The team, led by Kurt Beschorner, associate professor of bioengineering at Pitt, developed a pass/fail testing method that assesses the worn condition of slip-resistant shoes. The test compares a worn patch of shoe tread to the base of a AA battery. If the patch of worn tread is larger than the battery’s base, the shoe fails the slip-resistant test. Worn shoes are known to contribute to slip-and-fall risk, a common cause of workplace injuries. The method will be free for companies to use to prevent workplace injuries.
The team worked with researchers from the University of Colorado Boulder and the India Institute of Technology-Delhi.
November 25, 2020
Acting Honors College Dean Audrey Murrell interviewed on food insecurity
Audrey J. Murrell, acting dean of the University Honors College, was recently interviewed by WQED Multimedia for a new documentary on the topic of food insecurity.
“Starved: Our Food Insecurity Crisis” examined and identified the causes of this societal problem—which has worsened during the pandemic—and affects 300,000 people in western Pennsylvania.

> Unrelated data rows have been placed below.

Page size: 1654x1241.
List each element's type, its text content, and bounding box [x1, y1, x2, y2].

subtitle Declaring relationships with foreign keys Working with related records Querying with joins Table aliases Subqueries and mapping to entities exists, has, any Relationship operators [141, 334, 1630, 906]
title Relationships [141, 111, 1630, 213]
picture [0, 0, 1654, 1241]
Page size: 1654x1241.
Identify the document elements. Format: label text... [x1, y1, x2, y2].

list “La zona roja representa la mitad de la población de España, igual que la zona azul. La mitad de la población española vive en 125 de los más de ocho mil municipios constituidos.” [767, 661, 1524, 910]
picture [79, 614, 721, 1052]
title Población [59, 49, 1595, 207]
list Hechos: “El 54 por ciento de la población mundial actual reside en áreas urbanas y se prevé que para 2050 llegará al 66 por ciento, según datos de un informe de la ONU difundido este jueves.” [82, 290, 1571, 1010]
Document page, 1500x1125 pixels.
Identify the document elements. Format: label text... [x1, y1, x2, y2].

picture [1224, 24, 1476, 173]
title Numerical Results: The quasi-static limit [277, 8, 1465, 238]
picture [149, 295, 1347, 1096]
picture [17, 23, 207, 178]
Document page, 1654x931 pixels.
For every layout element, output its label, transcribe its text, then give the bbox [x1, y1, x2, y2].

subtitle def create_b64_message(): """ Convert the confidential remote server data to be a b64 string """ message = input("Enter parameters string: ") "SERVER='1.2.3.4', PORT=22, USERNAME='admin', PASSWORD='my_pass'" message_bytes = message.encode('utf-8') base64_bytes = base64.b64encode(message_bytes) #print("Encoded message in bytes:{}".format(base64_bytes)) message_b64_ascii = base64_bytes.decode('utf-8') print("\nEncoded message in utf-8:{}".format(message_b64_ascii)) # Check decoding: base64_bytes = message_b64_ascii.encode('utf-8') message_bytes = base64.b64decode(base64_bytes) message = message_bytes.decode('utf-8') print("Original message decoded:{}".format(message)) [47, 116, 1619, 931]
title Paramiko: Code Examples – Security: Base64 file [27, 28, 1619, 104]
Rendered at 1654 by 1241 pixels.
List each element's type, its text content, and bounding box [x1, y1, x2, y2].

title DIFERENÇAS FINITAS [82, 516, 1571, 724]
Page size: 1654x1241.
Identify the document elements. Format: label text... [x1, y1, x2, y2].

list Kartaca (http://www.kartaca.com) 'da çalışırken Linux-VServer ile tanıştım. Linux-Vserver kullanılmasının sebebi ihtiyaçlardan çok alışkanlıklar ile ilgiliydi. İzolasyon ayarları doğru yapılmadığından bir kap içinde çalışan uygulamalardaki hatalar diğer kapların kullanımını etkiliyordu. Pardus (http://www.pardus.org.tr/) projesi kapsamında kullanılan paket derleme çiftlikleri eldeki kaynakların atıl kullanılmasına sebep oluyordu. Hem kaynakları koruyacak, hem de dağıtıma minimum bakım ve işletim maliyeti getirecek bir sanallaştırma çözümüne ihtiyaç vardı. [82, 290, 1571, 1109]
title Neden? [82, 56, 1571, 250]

Having developed the Food Abundance Index (FAI) study and toolkit with Pitt Business colleague Ray Jones, Murrell explained in the documentary that while food insecurity involves financial need, it is also impacted by food policy, food access, and health and well-being of families.
In addition to the FAI, she created the Pitt Honors Food Ecosystems Scholar Community for students to cross boundaries and help transform the food system. She is also board chair of Food21, a nonprofit focused on expanding the breadth and depth of the regional food and agricultural economy.
In addition to her role with Pitt Honors, Murrell is a professor of business administration in the Joseph M. Katz Graduate School of Business and the College of Business Administration and holds secondary appointments in the Graduate School of Public and International Affairs and the Dietrich School of Arts and Sciences’ Department of Psychology.